Two 67-year-old Canadian men discover they were SWITCHED AT BIRTH

Two 67-year-old Canadian men discover they were SWITCHED AT BIRTH – one went to loving household, while the other endured foster care and discrimination

  • Two men discovered through at-home DNA tests that they were switched at birth which led to one being raised as an indigenous person, despite being Ukrainian 
  • Richard Beauvais was raised by his part-Cree mother in Canada while Eddy Ambrose was raised a Catholic 
  • The pair have recruited a lawyer in the hope of receiving compensation and an apology from the Canadian government  

A pair of Canadian men, 68, found out through home DNA tests that they had been separated at birth and had been raised by each other’s biological families.

One of the men, Richard Beauvais, grew up believing he was indigenous, facing foster care and discrimination for his presumed ethnicity, but was actually Ukrainian.

Beauvais told the New York Times that he discovered his true ethnicity when his daughter gifted him a 23andMe test in 2020. The test revealed that his ethnicity was Ukrainian, Polish and Ashkenazi Jewish, despite being raised indigenous and with some French heritage.

In 2022, a woman named Evelyn Stocki took a similar test and discovered that Beauvais was her full-blood sibling. She then realized that Beauvais and her brother Eddy Ambrose were born on the same day in 1955 in Manitoba in the same hospital, leading to the discovery of the switch. 

Beauvais and Ambrose eventually connected and discussed their shared twist of fate.

‘We both agree that if we opened up and nobody else knew about it, we have just shut the book, and we wouldn’t have told anyone,’ Beauvais told the Times. 

Eddy Ambrose, a Manitoba man who was switched at birth, holds photos of his parents James and Katherine Ambrose

The story first appeared in the Globe and Mail in Canada in February and was the subject of a feature of a New York Times’ feature this month. 

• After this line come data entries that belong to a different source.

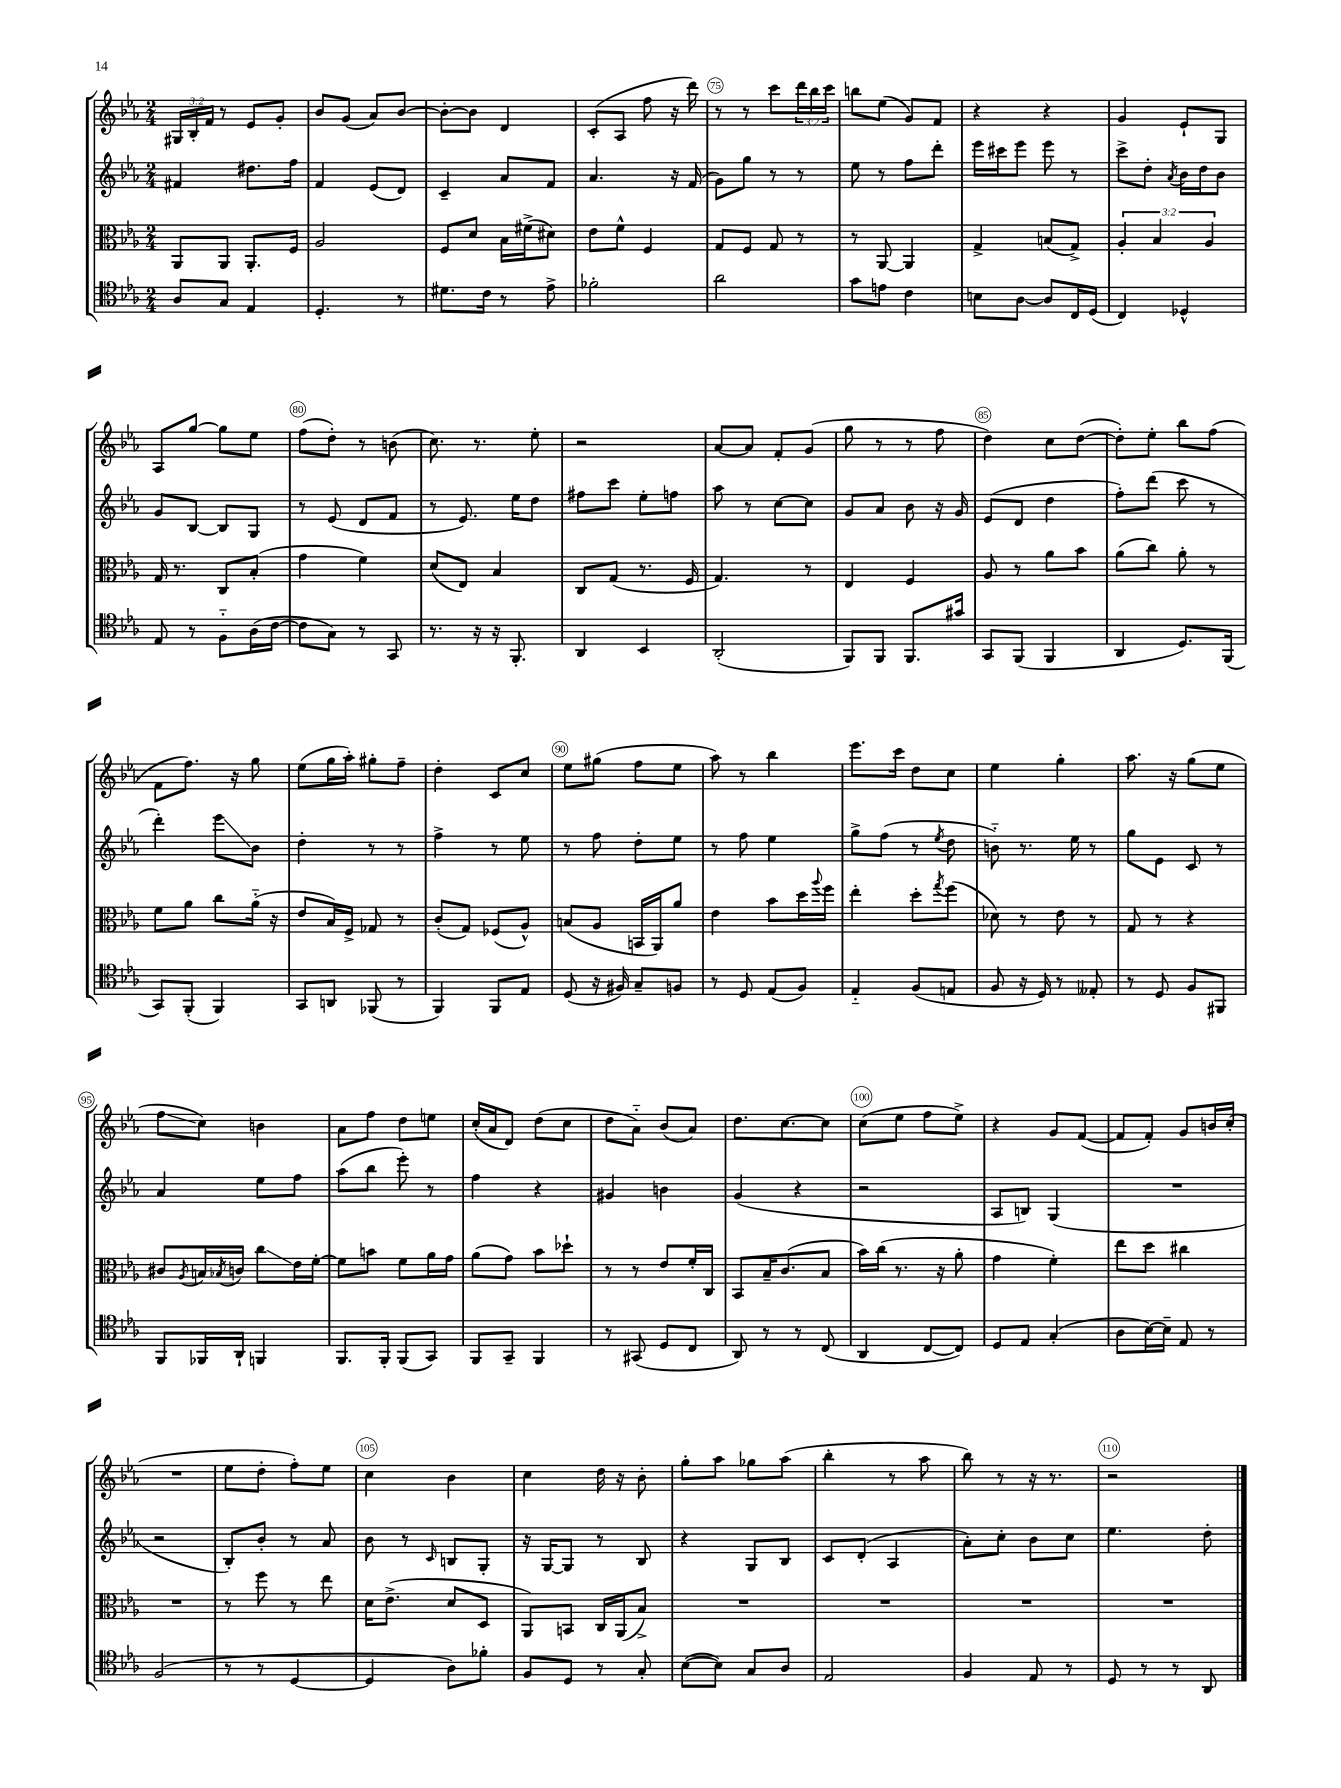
<<
\new StaffGroup <<
\new Staff = "s0" {
    \clef treble \key ees \major \numericTimeSignature \time 2/4 \override Staff.TupletNumber.text = #tuplet-number::calc-fraction-text
    \tuplet 3/2 { gis16 bes16-. f'16 } r8 ees'8 g'8-. |
    bes'8 g'8( aes'8) bes'8~ |
    bes'8~-. bes'8 d'4 |
    c'8-.( aes8 f''8 r16 d'''16) |
    r8 r8 c'''8 \tuplet 3/2 { d'''16 bes''16 c'''16 } |
    b''8 ees''8( g'8) f'8 |
    r4 r4 |
    g'4 ees'8-! g8 |
    aes8 g''8~ g''8 ees''8 |
    f''8( d''8-.) r8 b'8( |
    c''8.) r8. ees''8-. |
    r2 |
    aes'8~ aes'8 f'8-. g'8( |
    g''8 r8 r8 f''8 |
    d''4) c''8 d''8~( |
    d''8-.) ees''8-. bes''8 f''8( |
    f'8 f''8.) r16 g''8 |
    ees''8( g''16 aes''16-.) gis''8-. f''8-- |
    d''4-. c'8 c''8 |
    ees''8 gis''8( f''8 ees''8 |
    aes''8) r8 bes''4 |
    ees'''8. c'''16 d''8 c''8 |
    ees''4 g''4-. |
    aes''8. r16 g''8( ees''8 |
    f''8\glissando c''8) b'4 |
    aes'8 f''8 d''8 e''8 |
    c''16-.( aes'16 d'8) d''8( c''8 |
    d''8 aes'8-_) bes'8( aes'8) |
    d''8. c''8.~ c''8 |
    c''8( ees''8 f''8 ees''8->) |
    r4 g'8 f'8~( |
    f'8 f'8-.) g'8 b'16 c''16-.( |
    R2 |
    ees''8 d''8-. f''8-.) ees''8 |
    c''4 bes'4 |
    c''4 d''16 r16 bes'8-. |
    g''8-. aes''8 ges''8 aes''8( |
    bes''4-. r8 aes''8 |
    bes''8) r8 r16 r8. |
    r2 \bar "|." |
}
\new Staff = "s1" {
    \clef treble \key ees \major \numericTimeSignature \time 2/4
    fis'4 dis''8. f''16 |
    f'4 ees'8( d'8) |
    c'4-- aes'8 f'8 |
    aes'4. r16 f'16( |
    g'8) g''8 r8 r8 |
    ees''8 r8 f''8 d'''8-. |
    ees'''16 cis'''16 ees'''8 ees'''8 r8 |
    c'''8-> d''8-. \acciaccatura { aes'8 } bes'16 d''16 bes'8 |
    g'8 bes8~ bes8 g8 |
    r8 ees'8( d'8 f'8 |
    r8 ees'8.) ees''16 d''8 |
    fis''8 c'''8 ees''8-. f''8 |
    aes''8 r8 c''8~ c''8 |
    g'8 aes'8 bes'8 r16 g'16 |
    ees'8( d'8 d''4 |
    f''8-.) d'''8( c'''8 r8 |
    d'''4-.) ees'''8\glissando bes'8 |
    d''4-. r8 r8 |
    f''4-> r8 ees''8 |
    r8 f''8 d''8-. ees''8 |
    r8 f''8 ees''4 |
    g''8-> f''8( r8 \acciaccatura { ees''8 } d''8 |
    b'8-_) r8. ees''16 r8 |
    g''8 ees'8 c'8 r8 |
    aes'4 ees''8 f''8 |
    aes''8( bes''8 ees'''8-.) r8 |
    f''4 r4 |
    gis'4 b'4 |
    g'4( r4 |
    r2 |
    aes8 b8) g4( |
    R2 |
    r2 |
    bes8-.) bes'8-. r8 aes'8 |
    bes'8 r8 \grace { c'16 } b8 g8-. |
    r16 g16~ g8 r8 bes8 |
    r4 g8 bes8 |
    c'8 d'8-.( aes4 |
    aes'8-.) c''8-. bes'8 c''8 |
    ees''4. d''8-. \bar "|." |
}
\new Staff = "s2" {
    \clef alto \key ees \major \numericTimeSignature \time 2/4 \override Staff.TupletNumber.text = #tuplet-number::calc-fraction-text
    aes,8 aes,8 aes,8.-. f16 |
    aes2 |
    f8 d'8 bes16 fis'16->( dis'8) |
    ees'8 f'8-^ f4 |
    g8 f8 g8 r8 |
    r8 aes,8~ aes,4 |
    g4-> b8( g8->) |
    \tuplet 3/2 { aes4-. bes4 aes4 } |
    g16 r8. c8 bes8-.( |
    g'4 f'4) |
    d'8( ees8) bes4 |
    c8 g8( r8. f16 |
    g4.) r8 |
    ees4 f4 |
    aes8 r8 aes'8 bes'8 |
    aes'8( c''8) aes'8-. r8 |
    f'8 aes'8 c''8 aes'16-_( r16 |
    ees'8 bes16) f16-> ges8 r8 |
    c'8-.( g8) fes8( aes8-^) |
    b8( aes8 b,16 aes,16) aes'8 |
    ees'4 bes'8 d''16 \appoggiatura { aes''8 } f''16 |
    ees''4-. d''8-. \acciaccatura { g''8 } f''8( |
    des'8) r8 ees'8 r8 |
    g8 r8 r4 |
    cis'8 \acciaccatura { aes8 } b16 \acciaccatura { bes8 } c'16 c''8\glissando ees'16 f'16~-. |
    f'8 b'8 f'8 aes'16 g'16 |
    aes'8( g'8) bes'8 des''8-! |
    r8 r8 ees'8 f'16-. c16 |
    bes,8 bes16-- c'8.( bes8 |
    bes'16) c''16( r8. r16 aes'8-. |
    g'4 f'4-.) |
    ees''8 d''8 cis''4 |
    R2 |
    r8 f''8 r8 ees''8 |
    d'16 ees'8.->( d'8 d8 |
    aes,8) b,8 c16 aes,16( bes8->) |
    R2 |
    R2 |
    R2 |
    R2 \bar "|." |
}
\new Staff = "s3" {
    \clef tenor \key ees \major \numericTimeSignature \time 2/4
    aes8 g8 ees4 |
    d4.-. r8 |
    dis'8. c'16 r8 ees'8-> |
    fes'2-. |
    aes'2 |
    g'8 e'8 c'4 |
    b8 aes8~ aes8 c16 d16( |
    c4) des4-^ |
    ees8 r8 f8-_ aes16( c'16~ |
    c'8 g8) r8 g,8 |
    r8. r16 r16 f,8.-. |
    aes,4 bes,4 |
    aes,2-.( |
    f,8) f,8 f,8. gis'16 |
    g,8 f,8( f,4 |
    aes,4 d8.) f,16( |
    g,8) f,8-.( f,4) |
    g,8 a,8 fes,8( r8 |
    f,4) f,8 ees8 |
    d8( r16 fis16) g8-- f8 |
    r8 d8 ees8( f8) |
    ees4-_ f8( e8 |
    f8 r16 d16) r8 eeses8-. |
    r8 d8 f8 fis,8 |
    f,8 fes,16 aes,16-! f,4 |
    f,8. f,16-. f,8( g,8) |
    f,8 g,8-- f,4 |
    r8 gis,8( d8 c8 |
    aes,8) r8 r8 c8( |
    aes,4 c8~ c8) |
    d8 ees8 g4-.( |
    aes8 bes16~) bes16-- ees8 r8 |
    f2( |
    r8 r8 d4~ |
    d4 aes8) fes'8-. |
    f8 d8 r8 g8-. |
    bes8~( bes8) g8 aes8 |
    ees2 |
    f4 ees8 r8 |
    d8 r8 r8 aes,8 \bar "|." |
}
>>
>>
\layout { \context { \Score currentBarNumber = #71 \override BarNumber.break-visibility = ##(#f #t #t) barNumberVisibility = #(every-nth-bar-number-visible 5) \override BarNumber.stencil = #(make-stencil-circler 0.1 0.3 ly:text-interface::print) } }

Beauvais, whose mother was part Cree, said in his interview with the Times that he fell victim to government policy that saw indigenous children separated from their parents and brought into white families. 

The practice became known as the Sixties Scoop.  

‘Richard told me I probably wouldn’t have survived – it was that brutal,’ Ambrose said in the Times’ piece. He described his childhood as happy as he was raised in a Ukrainian culture. Ambrose worked as an upholsterer and is now retired. 

‘I’ve been robbed of my life. It’s something I won’t get back. I lost that time. But there is the time now on,’ Ambrose told the Globe and Mail in February. He added that the pair planned a joint birthday party in June. 

Despite the results of the DNA test, Beauvais maintains that he’s still indigenous saying ‘just because I’m not Native now, in my mind, I always will be.’

A photo of the biological siblings of Eddy Ambrose, a Manitoba man who was switched at birth, photographed at his home in Winnipeg, Manitoba

The switch occurred at a small hospital in Manitoba named the Arborg Hostpial on June, 28, 1955. 

Beauvais told CTV in February that he hadn’t given much thought to his test results until Ambrose’s family contacted him. 

‘The hardest time in my life, I think, is when I had to phone my two sisters … and tell them that I was not really their brother,’ he told the station. 

‘How do you have the wrong baby and give it to the parent? What happened at that time? It’s something I will never be able to explain. Obviously, it was a big, careless mistake,’ Ambrose added. 

The pair have recruited a lawyer to get to the bottom of how and why they were switched. 

Their attorney, Bill Gange, told CBC in February that they were told in by the health department that the organization is accepting no liability and will not offer any compensation to the pair. 

Beauvais told the station at the time: ‘I think it’s shameful that the government won’t at least try to help us straighten this out.’ 

The switch occurred at a small hospital in Manitoba named the Arborg Hostpial on June, 28, 1955. This is Eddy as a baby 

‘It took a lot out of me. I lost a whole chunk out of me basically. It felt like someone ripped your heart out,’ Ambrose said in his interview with CTV. 

Beauvais said that since Ambrose learned that he’s not really Ukrainian, he is eager to learn about Native culture. He applied to join the Manitoba Metis Federation, an Indigenous organization. 

Beauvais went on to speak about the difficulty in learning that he’s not Native by blood. 

‘I guess I fought for the right to be native. Whenever anyone teased me about it, I would fight them when I was a kid, and I was kind of proud to say I was native. And you don’t understand it until it’s taken away from you suddenly,’ he said. 

While Ambrose said that even though he and Beauvais are not brothers, they have an eternal connection. 

‘I call him my brother. Even though we are not brothers, we are brothers in a way.’